You can represent this with a simple ADT which might look like this in Haskell:

data BinomialTree a
  = Node a [BinomialTree a]

But that shape doesn’t express the invariants about the rank of each tree and its list of children, so to help keep track of that Okasaki adds the rank to each node:

data BinomialTree a
  = Node Int a [BinomialTree a]

That way operations on these trees can check and maintain their ranks. But the compiler isn’t helping; a bug in any function can construct a non-sensical tree. With a little bit of dependent typing, we can do better:

import GHC.TypeLits
...
data BinomialTree a (rank :: Nat) 
  = Node a (SizedList (BinomialTree a) rank)

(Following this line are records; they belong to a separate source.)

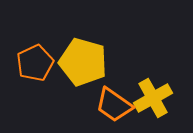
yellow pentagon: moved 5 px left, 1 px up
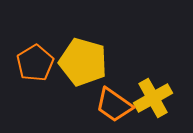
orange pentagon: rotated 6 degrees counterclockwise
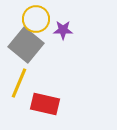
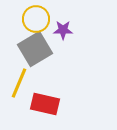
gray square: moved 9 px right, 4 px down; rotated 20 degrees clockwise
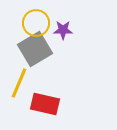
yellow circle: moved 4 px down
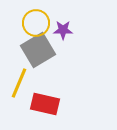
gray square: moved 3 px right, 1 px down
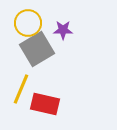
yellow circle: moved 8 px left
gray square: moved 1 px left, 1 px up
yellow line: moved 2 px right, 6 px down
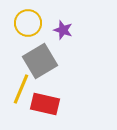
purple star: rotated 18 degrees clockwise
gray square: moved 3 px right, 12 px down
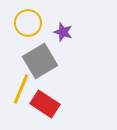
purple star: moved 2 px down
red rectangle: rotated 20 degrees clockwise
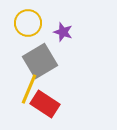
yellow line: moved 8 px right
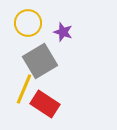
yellow line: moved 5 px left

Notice that a tree’s rank now appears only in the tree’s type. SizedList is a list in which each cons records the length of the list, and it also requires the types of the list’s elements to be a matching series (see the gist for the details). For example, a BinomialTree Int 2 contains a SizedList … 2 whose elements are BinomialTree Int 1 and BinomialTree Int 0, all of which matches the invariants given above. This works pretty well; the compiler is now able to check that the ranks of a Node and its children are related in the expected way. If you try to put one together wrong, the compiler helpfully points out your mistake (well, you get an error that says something like expected type 0 doesn't match actual type 1…) So far, so good.

Next, the Binomial Heap data structure is built on Binomial Trees, and mirrors them in an odd way: A Binomial Heap is a (flat) list of trees with increasing ranks. The author’s type is again (too) simple: type BinomialHeap = [BinomialTree]. Again the trees are expected to form a series of increasing rank, except this time there can be gaps in the sequence.

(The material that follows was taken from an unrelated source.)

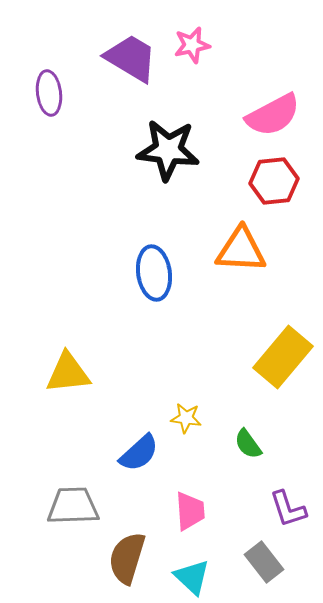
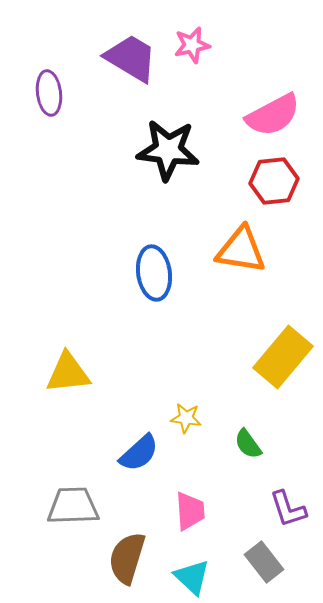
orange triangle: rotated 6 degrees clockwise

Jumping to the chase, here’s a strong type for these lists:

type BinomialHeap a
  = RankedList (MaybeF (BinomialTree a)) 0

What’s interesting here is RankedList, which is a kind of opposite of SizedList; the head of a RankedList shares the list’s overall type (e.g. 0, in a heap), and the tail’s type is one greater. This type works out in the same way, making it impossible to construct a value in the BinomialHeap type that violates the invariants. Note: there’s no need to track any kind of overall rank for the heap, it’s always a list of trees starting from rank 0.

One of the fun things that comes up is the observation that the children of a Binomial Tree, when reversed, form a valid Binomial Heap. For that to work out, I needed to be able to write reverseSized :: SizedList f len -> RankedList f 0 (that is, given a SizedList containing elements with types [f len-1, ... f 0], construct a RankedList containing the same elements starting from f 0.) It wasn’t obvious to me that that would even work, and it was a challenge to get right, but the result is wonderfully simple.

I wonder: what would an opposite reversing function look like? reverseRanked :: RankedList f 0 -> SizedList f len won’t work, because the RankedList might not have the right number of elements for the desired type. I can think of a few possibilities; might need to hack on this some more sometime.

There were more fun puzzles to solve along the way. Overall, I think Haskell’s facilities for dependent typing worked pretty well here. I don’t think I want to write code like this all the time, but if I was implementing a tricky data structure like this for production use, I would definitely give it a try.